I have the following task:
If we have the metric $d:\mathbb{Q}\times\mathbb{Q}\rightarrow\mathbb{R}$, so that $d(a,a)=0$ and $d(a,b)=p^{-n}$ always when $a-b=p^nh/k$, where $h,k,n\in\mathbb{Z}$ and $p$ is a prime number. Also $p$ does not divide $hk$. Show that $d$ is a metric for $\mathbb{Q}$.
I have all the other axioms for a metric proven, but I don't know how to prove:
$$d(x,z)\leq d(x,y)+d(y,z)$$
for this metric.
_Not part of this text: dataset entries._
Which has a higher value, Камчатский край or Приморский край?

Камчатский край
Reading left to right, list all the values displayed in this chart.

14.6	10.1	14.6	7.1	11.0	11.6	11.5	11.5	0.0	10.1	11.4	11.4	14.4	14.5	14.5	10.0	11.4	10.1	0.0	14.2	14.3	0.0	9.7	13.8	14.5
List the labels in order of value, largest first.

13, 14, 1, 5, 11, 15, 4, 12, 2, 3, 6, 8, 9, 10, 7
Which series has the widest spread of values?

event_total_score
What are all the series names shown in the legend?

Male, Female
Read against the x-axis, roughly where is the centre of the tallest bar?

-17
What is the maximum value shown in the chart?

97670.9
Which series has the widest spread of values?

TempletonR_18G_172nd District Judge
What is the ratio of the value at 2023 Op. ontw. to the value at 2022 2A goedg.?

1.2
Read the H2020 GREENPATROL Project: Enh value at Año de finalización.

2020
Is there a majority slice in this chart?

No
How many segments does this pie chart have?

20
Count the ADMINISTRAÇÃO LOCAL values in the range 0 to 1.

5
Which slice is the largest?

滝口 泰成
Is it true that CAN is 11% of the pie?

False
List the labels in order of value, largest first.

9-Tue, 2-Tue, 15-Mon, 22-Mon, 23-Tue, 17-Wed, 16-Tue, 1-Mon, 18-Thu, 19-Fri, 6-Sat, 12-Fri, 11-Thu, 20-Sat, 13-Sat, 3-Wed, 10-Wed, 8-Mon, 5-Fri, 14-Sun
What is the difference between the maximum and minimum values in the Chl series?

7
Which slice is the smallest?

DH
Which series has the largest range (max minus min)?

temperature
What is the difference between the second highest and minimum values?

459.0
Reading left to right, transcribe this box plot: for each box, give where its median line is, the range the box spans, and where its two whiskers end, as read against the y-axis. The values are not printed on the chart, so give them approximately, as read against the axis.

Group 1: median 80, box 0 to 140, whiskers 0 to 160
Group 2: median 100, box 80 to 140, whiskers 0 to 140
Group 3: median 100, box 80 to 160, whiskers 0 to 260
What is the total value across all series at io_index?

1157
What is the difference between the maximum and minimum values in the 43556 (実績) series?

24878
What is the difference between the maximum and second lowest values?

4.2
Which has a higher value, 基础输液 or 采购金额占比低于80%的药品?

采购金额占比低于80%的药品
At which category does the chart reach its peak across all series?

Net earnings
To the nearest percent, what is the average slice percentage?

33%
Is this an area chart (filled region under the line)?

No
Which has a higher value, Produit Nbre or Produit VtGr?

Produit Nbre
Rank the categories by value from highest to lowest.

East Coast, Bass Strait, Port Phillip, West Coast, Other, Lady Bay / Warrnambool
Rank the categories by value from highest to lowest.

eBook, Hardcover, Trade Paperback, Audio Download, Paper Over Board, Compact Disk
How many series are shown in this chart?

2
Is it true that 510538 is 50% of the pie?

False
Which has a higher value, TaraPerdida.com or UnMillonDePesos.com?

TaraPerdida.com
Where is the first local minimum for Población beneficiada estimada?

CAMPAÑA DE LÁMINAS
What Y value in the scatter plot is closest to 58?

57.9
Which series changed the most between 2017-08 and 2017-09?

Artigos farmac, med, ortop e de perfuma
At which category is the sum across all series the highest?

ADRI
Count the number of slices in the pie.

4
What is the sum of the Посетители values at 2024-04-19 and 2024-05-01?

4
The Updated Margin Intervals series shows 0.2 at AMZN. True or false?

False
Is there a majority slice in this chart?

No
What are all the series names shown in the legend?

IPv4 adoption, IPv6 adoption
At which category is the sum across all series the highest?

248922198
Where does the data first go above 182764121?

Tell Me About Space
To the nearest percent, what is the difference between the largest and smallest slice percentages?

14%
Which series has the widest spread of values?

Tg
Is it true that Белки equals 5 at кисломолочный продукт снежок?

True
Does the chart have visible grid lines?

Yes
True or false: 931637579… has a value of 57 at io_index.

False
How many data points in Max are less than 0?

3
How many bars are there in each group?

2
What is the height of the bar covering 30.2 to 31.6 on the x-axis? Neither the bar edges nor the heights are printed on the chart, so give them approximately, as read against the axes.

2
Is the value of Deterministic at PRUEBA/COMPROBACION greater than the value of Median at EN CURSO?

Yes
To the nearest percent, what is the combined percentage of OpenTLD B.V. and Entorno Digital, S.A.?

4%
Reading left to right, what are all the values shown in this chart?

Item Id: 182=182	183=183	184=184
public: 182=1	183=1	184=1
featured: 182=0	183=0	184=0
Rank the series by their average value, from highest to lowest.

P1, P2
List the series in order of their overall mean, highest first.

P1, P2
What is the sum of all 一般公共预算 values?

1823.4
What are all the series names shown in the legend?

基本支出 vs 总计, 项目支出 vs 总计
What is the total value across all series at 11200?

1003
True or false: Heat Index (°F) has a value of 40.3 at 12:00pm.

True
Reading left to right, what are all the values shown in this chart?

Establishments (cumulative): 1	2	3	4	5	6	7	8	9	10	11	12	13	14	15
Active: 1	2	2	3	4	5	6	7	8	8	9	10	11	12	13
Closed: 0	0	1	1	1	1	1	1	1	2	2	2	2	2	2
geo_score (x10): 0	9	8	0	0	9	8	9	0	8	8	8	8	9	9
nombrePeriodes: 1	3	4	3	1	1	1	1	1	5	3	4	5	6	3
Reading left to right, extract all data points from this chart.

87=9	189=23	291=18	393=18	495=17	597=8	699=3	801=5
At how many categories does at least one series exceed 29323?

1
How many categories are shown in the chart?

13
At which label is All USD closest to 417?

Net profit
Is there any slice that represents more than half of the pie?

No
How to do this?
This is called the $p$-adic metric.
The trick to proving the triangle equality is that it is actually an ultrametric: For any $x$, $y$, $z$, two of $d(x,y)$, $d(x,z)$ and $d(y,z)$ will be equal and the third will be less than or equal to the two others.
First multiply by an appropriate integer make all three numbers integers. (This will shrink all of the distances with the same factor, depending of the number of $p$s in the common factors's prime factorization, but doesn't change the inequality).
Then write down each number in base $p$. The $p$-adic distance between two numbers now depends on the rightmost digit that differs between them, so look at the digits from right to left. If you encounter a position where the three numbers have three different digits, then $d(x,y)=d(x,z)=d(y,z)$. Otherwise, you must encounter a position where two of the numbers have the same digit, but the third -- say, $z$ -- has a different digit. In that case $d(x,z)=d(y,z)$, but $d(x,y)$ is less than this, because $x$ and $y$ agree on a longer suffix than $z$ agrees with either of them.